Bernard, incidentally, is mentioned on the Innocence Project page of Victoria University in Wellington. And, to complete a circle within a circle, Graham Zellick – mentioned in the edition of the Criminal Law Journal referred to above, is here in New Zealand now in connection with Victoria University’s Innocence Project. Gasp.

So there we have it: milestones, coincidence, criss-crossing lives, earnest endeavours, and time always passing.

Bringing science to law

For more on DNA, see the second part of the article mentioned last time: New Scientist, 18 August 2010.

It confirms that the likelihood ratio is the best way of presenting conditional probability evidence. This will be familiar to anyone who uses Bayes’ Theorem.The simplicity of this approach is so stark that it can be mistaken for complexity. It asks, how much more is the evidence consistent with guilt than with innocence?

Difficulties with DNA evidence arise when scientists try to assign probabilities to each of these consistencies.In my own humble little way I have offered lawyers an easy introduction to Bayesian reasoning.It is a paper that has long been in draft form, so I can revise and update it as developments occur.

Interpreting DNA test results

See New Scientist for an article called “Fallible DNA evidence can mean prison or freedom” by Linda Geddes, dated 11 August 2010.

Interpretation of DNA analysis can be subjective and it is vulnerable to suggestion, so that scientists should know nothing of the circumstances in which samples were obtained or about the prosecution theory of the case.

The article points out that a defendant could be wrongly convicted because an analyst says that samples matched, when in fact peer opinions may differ over that and indeed may favour the contrary conclusion.

I suppose some defendants might wrongly be acquitted if an analyst thought there was no match, when peers might think there was a match. Could that happen?

Dismissing judges for misconduct

I imagine that all experienced barristers are familiar with bad judicial behaviour. But how bad does it have to be before a judge can be removed from office?

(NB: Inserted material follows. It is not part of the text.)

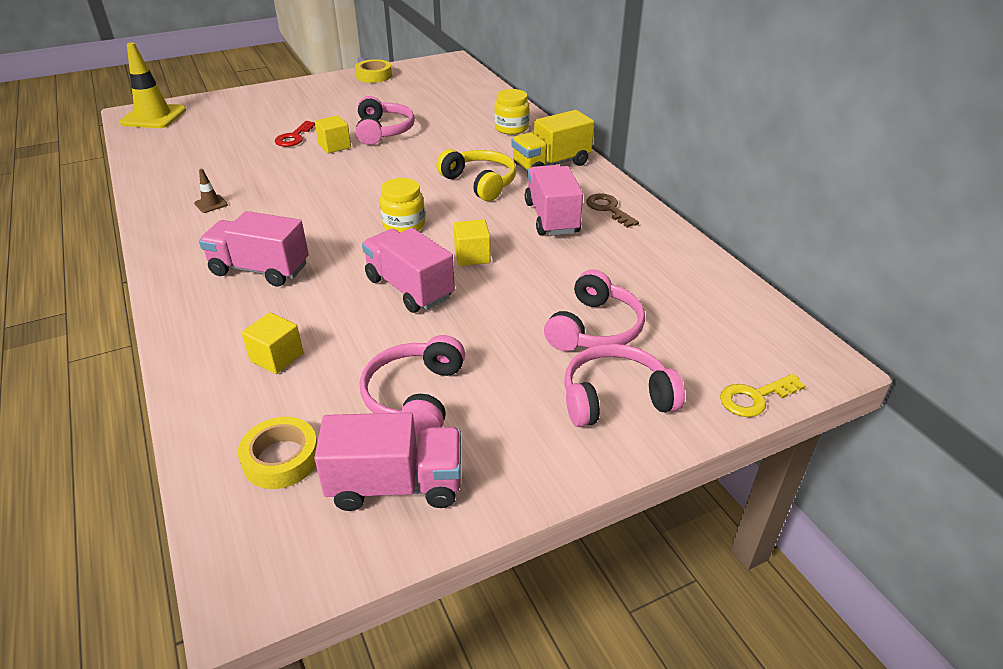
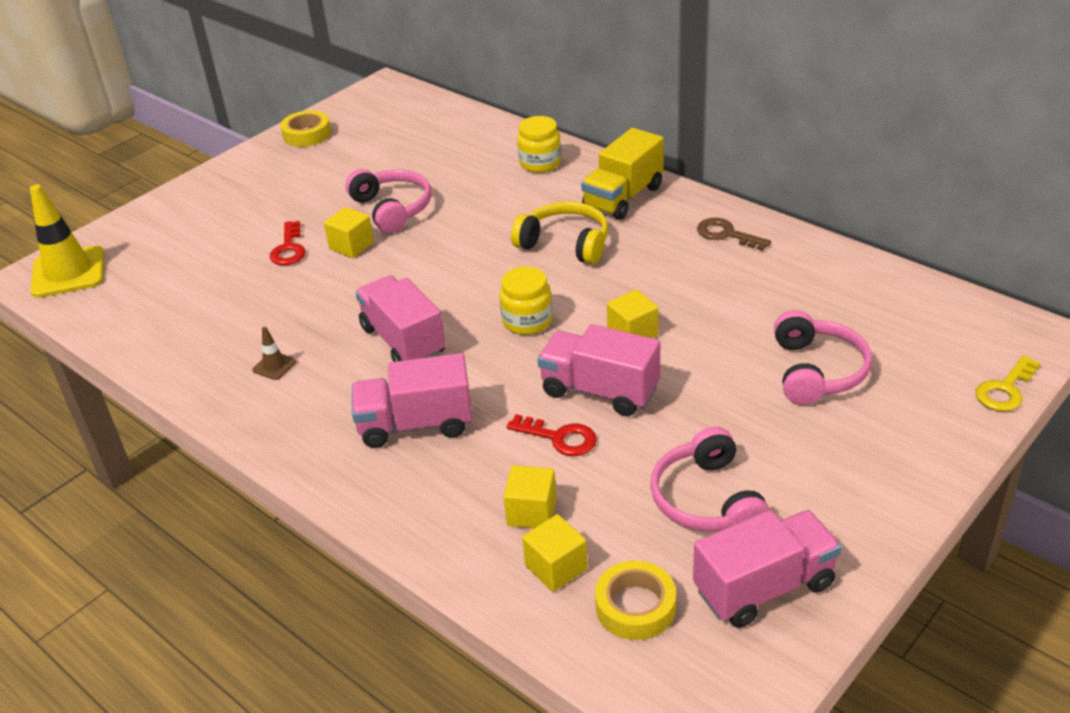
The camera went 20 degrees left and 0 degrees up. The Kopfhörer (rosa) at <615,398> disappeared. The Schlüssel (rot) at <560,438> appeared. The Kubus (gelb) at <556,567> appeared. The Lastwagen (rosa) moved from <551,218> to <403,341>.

In Madam Justice Levers, Hearing on the Report of (The Cayman Islands) [2010] UKPC 24 (29 July 2010) the criterion for removal from office was set out [50]:

“The public rightly expects the highest standard of behaviour from a judge, but the protection of judicial independence demands that a judge shall not be removed for misbehaviour unless the judge has fallen so far short of that standard of behaviour as to demonstrate that he or she is not fit to remain in office. The test is whether the confidence in the justice system of those appearing before the judge or the public in general, with knowledge of the material circumstances, will be undermined if the judge continues to sit – see Therrien v Canada (Minister for Justice) [2001] 2 SCR 3. If a judge, by a course of conduct, demonstrates an inability to behave with due propriety misbehaviour can merge into incapacity.”

An incident that of itself would have justified the judge’s removal from office occurred during a sentencing hearing when the judge made disparaging comments about a complainant and people of her race. These comments [64]

“… showed bias, and indeed contempt, for Jamaicans which extended not merely to the defendant but to his victim, who happily was not in court. The comments about [her] … were monstrous, suggesting that she should have been sent “home”, describing her as “a woman like that” and accusing her of “spreading her goodwill around” – a clear allegation of promiscuity.”

We all know that judicial behaviour tends to improve towards the appellate end of the hierarchy.

We are currently going through our own little trauma here, and it seems to be something that blew up out of a very minor error of judgement. Of course I would never read email messages that were not intended for my eyes, but if I did I would be fascinated by the glimpse they gave of the concerns of top ranking QCs. Private and professional lives, friendships and high legal principles, confidentiality and its limits, the individual and the integrity of the courts. The magnification of error by stress, the struggle for a proper perspective.